◆ **What the task requires**:
Once the line with "diciembre de 2019" is found in the entries below, print it and each following line exactly, stopping after the line with "61 entradas"; print nothing else.

(Page images and extracted text)
▼
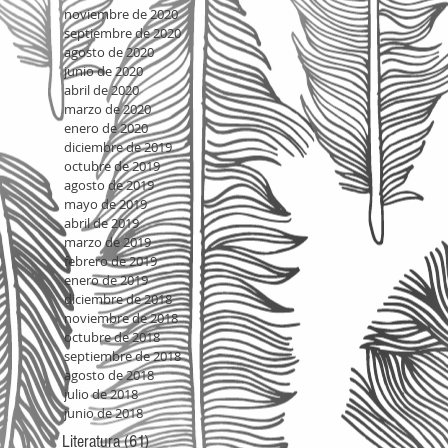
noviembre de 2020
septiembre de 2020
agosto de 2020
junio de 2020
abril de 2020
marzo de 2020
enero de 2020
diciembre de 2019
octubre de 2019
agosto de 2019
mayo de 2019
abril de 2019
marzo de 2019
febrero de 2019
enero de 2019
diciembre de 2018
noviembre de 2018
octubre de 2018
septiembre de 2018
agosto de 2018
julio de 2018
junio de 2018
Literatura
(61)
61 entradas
▲
▼
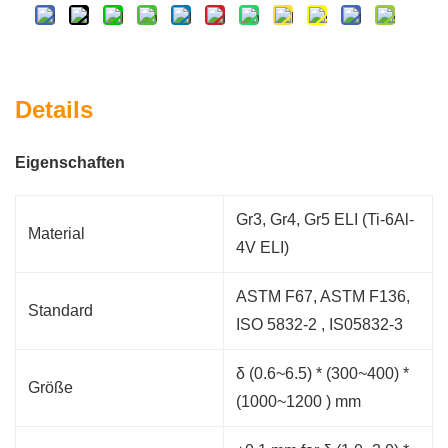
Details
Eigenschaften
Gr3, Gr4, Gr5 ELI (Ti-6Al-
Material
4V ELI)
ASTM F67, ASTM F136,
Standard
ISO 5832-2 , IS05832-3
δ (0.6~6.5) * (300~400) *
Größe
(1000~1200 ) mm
▲
◆ **Result of the task**:
diciembre de 2019
octubre de 2019
agosto de 2019
mayo de 2019
abril de 2019
marzo de 2019
febrero de 2019
enero de 2019
diciembre de 2018
noviembre de 2018
octubre de 2018
septiembre de 2018
agosto de 2018
julio de 2018
junio de 2018
Literatura
(61)
61 entradas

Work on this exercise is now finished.